Hospitals across the country issued prescriptions to patients for the wrong medicines over some time due to a problem with an administration system, the Health Ministry notified Tuesday.

Though the ministry said in a statement that it was still trying to assess the scale of the problem with its Chameleon medical records system, sources said it impacted dozens, if not hundreds, of patients over the past few weeks at least.

Patients were prescribed medicines that were supposed to be given to others or incorrect drugs for their treatment, according to Hebrew media reports, citing ministry sources. The problem did not affect all patients.

Initially, sources said it was not clear if the problem was caused by a bug in the software or a cyberattack and the matter was being probed. Later, ministry officials and the company that provides Chameleon said it was a problem with the program and that an update in the software was circulated to resolve the issue.

The problem was identified at least ten days ago, although the scale only became clear on Monday, sources said in explaining the delay in notifying about the matter.

Ministry officials recommended that anyone who was hospitalized over the past two months and prescribed courses of medicine, including those given prescriptions in their discharge papers, consult with their doctor to verify they are getting the correct drugs and doses.

Pills (illustrative photo credit: Abed Rahim Khatib/Flash90)
Illustrative photo of pharmaceutical pills. (Abed Rahim Khatib/Flash90)

In addition to multiple hospitals that use the system, the problem also impacted medical centers of the Clalit health management organization.

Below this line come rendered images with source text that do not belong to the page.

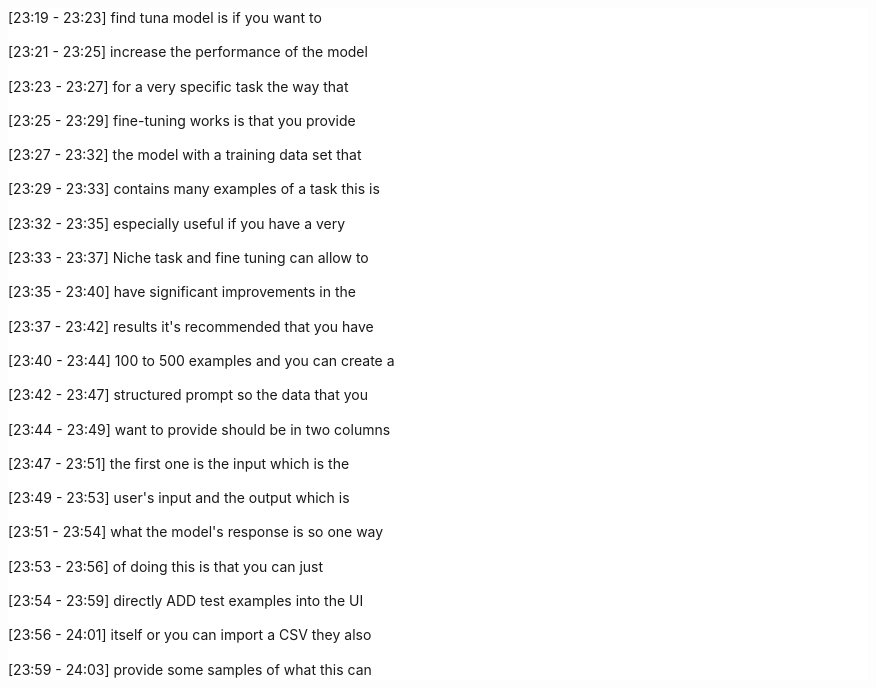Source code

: [23:19 - 23:23]
find tuna model is if you want to

[23:21 - 23:25]
increase the performance of the model

[23:23 - 23:27]
for a very specific task the way that

[23:25 - 23:29]
fine-tuning works is that you provide

[23:27 - 23:32]
the model with a training data set that

[23:29 - 23:33]
contains many examples of a task this is

[23:32 - 23:35]
especially useful if you have a very

[23:33 - 23:37]
Niche task and fine tuning can allow to

[23:35 - 23:40]
have significant improvements in the

[23:37 - 23:42]
results it's recommended that you have

[23:40 - 23:44]
100 to 500 examples and you can create a

[23:42 - 23:47]
structured prompt so the data that you

[23:44 - 23:49]
want to provide should be in two columns

[23:47 - 23:51]
the first one is the input which is the

[23:49 - 23:53]
user's input and the output which is

[23:51 - 23:54]
what the model's response is so one way

[23:53 - 23:56]
of doing this is that you can just

[23:54 - 23:59]
directly ADD test examples into the UI

[23:56 - 24:01]
itself or you can import a CSV they also

[23:59 - 24:03]
provide some samples of what this can
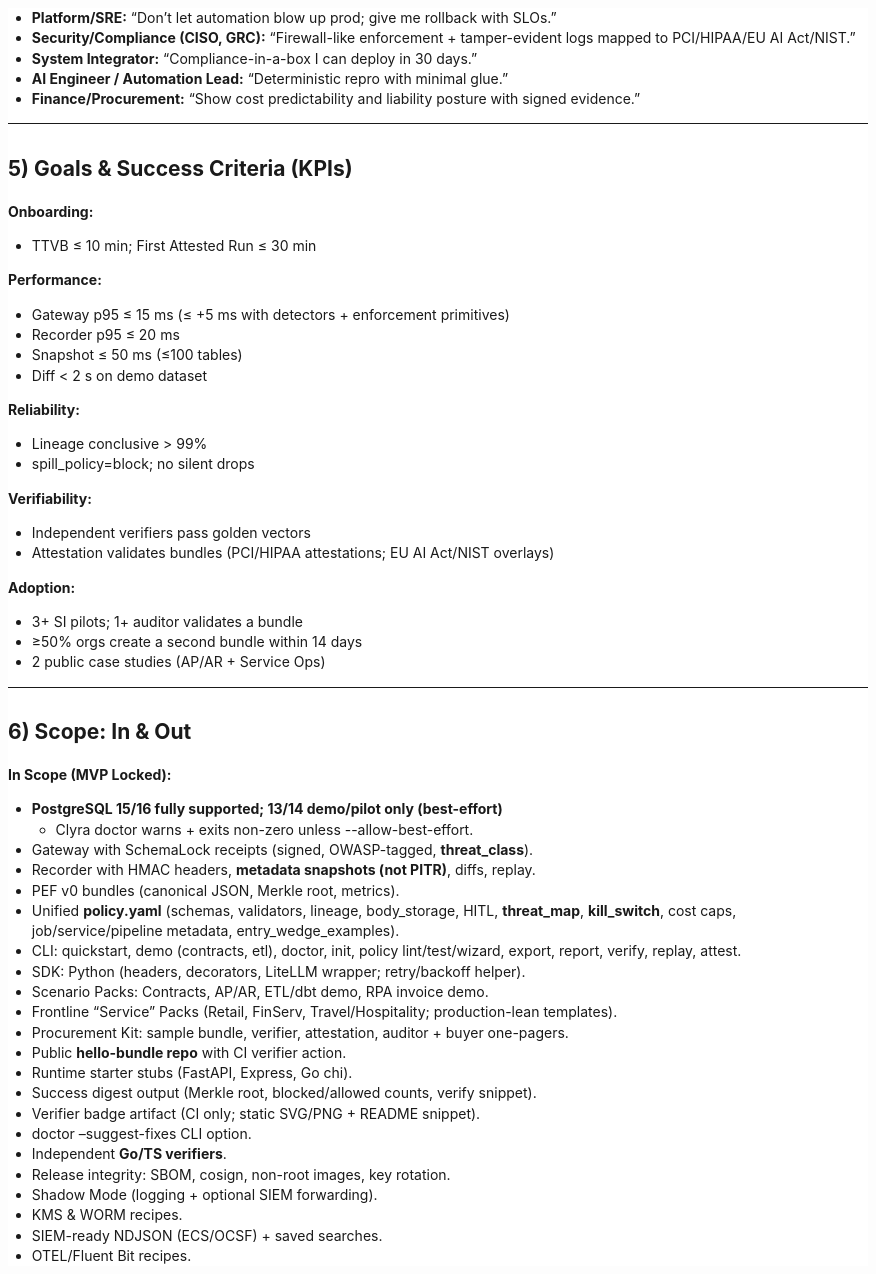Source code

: - **Platform/SRE:** “Don’t let automation blow up prod; give me rollback with SLOs.”
- **Security/Compliance (CISO, GRC):** “Firewall-like enforcement + tamper-evident logs mapped to PCI/HIPAA/EU AI Act/NIST.”
- **System Integrator:** “Compliance-in-a-box I can deploy in 30 days.”
- **AI Engineer / Automation Lead:** “Deterministic repro with minimal glue.”
- **Finance/Procurement:** “Show cost predictability and liability posture with signed evidence.”

---

## **5) Goals & Success Criteria (KPIs)**

**Onboarding:**

- TTVB ≤ 10 min; First Attested Run ≤ 30 min

**Performance:**

- Gateway p95 ≤ 15 ms (≤ +5 ms with detectors + enforcement primitives)
- Recorder p95 ≤ 20 ms
- Snapshot ≤ 50 ms (≤100 tables)
- Diff < 2 s on demo dataset

**Reliability:**

- Lineage conclusive > 99%
- spill_policy=block; no silent drops

**Verifiability:**

- Independent verifiers pass golden vectors
- Attestation validates bundles (PCI/HIPAA attestations; EU AI Act/NIST overlays)

**Adoption:**

- 3+ SI pilots; 1+ auditor validates a bundle
- ≥50% orgs create a second bundle within 14 days
- 2 public case studies (AP/AR + Service Ops)

---

## **6) Scope: In & Out**

**In Scope (MVP Locked):**

- **PostgreSQL 15/16 fully supported; 13/14 demo/pilot only (best-effort)**
  - Clyra doctor warns + exits non-zero unless --allow-best-effort.
- Gateway with SchemaLock receipts (signed, OWASP-tagged, **threat_class**).
- Recorder with HMAC headers, **metadata snapshots (not PITR)**, diffs, replay.
- PEF v0 bundles (canonical JSON, Merkle root, metrics).
- Unified **policy.yaml** (schemas, validators, lineage, body_storage, HITL, **threat_map**, **kill_switch**, cost caps, job/service/pipeline metadata, entry_wedge_examples).
- CLI: quickstart, demo (contracts, etl), doctor, init, policy lint/test/wizard, export, report, verify, replay, attest.
- SDK: Python (headers, decorators, LiteLLM wrapper; retry/backoff helper).
- Scenario Packs: Contracts, AP/AR, ETL/dbt demo, RPA invoice demo.
- Frontline “Service” Packs (Retail, FinServ, Travel/Hospitality; production-lean templates).
- Procurement Kit: sample bundle, verifier, attestation, auditor + buyer one-pagers.
- Public **hello-bundle repo** with CI verifier action.
- Runtime starter stubs (FastAPI, Express, Go chi).
- Success digest output (Merkle root, blocked/allowed counts, verify snippet).
- Verifier badge artifact (CI only; static SVG/PNG + README snippet).
- doctor –suggest-fixes CLI option.
- Independent **Go/TS verifiers**.
- Release integrity: SBOM, cosign, non-root images, key rotation.
- Shadow Mode (logging + optional SIEM forwarding).
- KMS & WORM recipes.
- SIEM-ready NDJSON (ECS/OCSF) + saved searches.
- OTEL/Fluent Bit recipes.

Channel 12 reported that two weeks ago a handful of patients complained about the problem. It said that in one case, a patient was prescribed someone else’s medicines, and in another, a patient who has a regular regime of medicines received instructions for a change in drugs.

The medical centers known to have been impacted by the problem are: Barzilai Medical Center in Ashkelon; Bnei Zion Medical Center in Haifa; Hillel Yaffe Medical Center in Hadera; Wolfson Medical Center in Holon; Ziv Medical Center in Safed; Galilee Medical Center in Nahariya; Baruch Padeh Medical Center in Poria (Tiberias), Hadassah Medical Center in Jerusalem; Sheba Medical Center in Tel Hashomer; Shamir Medical Center (Assaf Harofeh); Ichilov Hospital in Tel Aviv; Rabin Medical Center (Beilinson) in Petah Tikva; HaSharon Medical Center; Soroka Medical Center in Beersheba; Schneider-Children’s Medical Center in Petah Tikva; Meir Medical Center in Kfar Saba; Kaplan Medical Center in Rehovot; Emek Medical Center in Afula; Carmel Medical Center in Haifa; and Yoseftal Medical Center in Eilat.

The Rambam Medical Center in Haifa, the Laniado Hospital in Netanya, and Shaare Zedek Medical Center in Jerusalem all said that they don’t use the Chameleon system and therefore the problem did not affect their patients.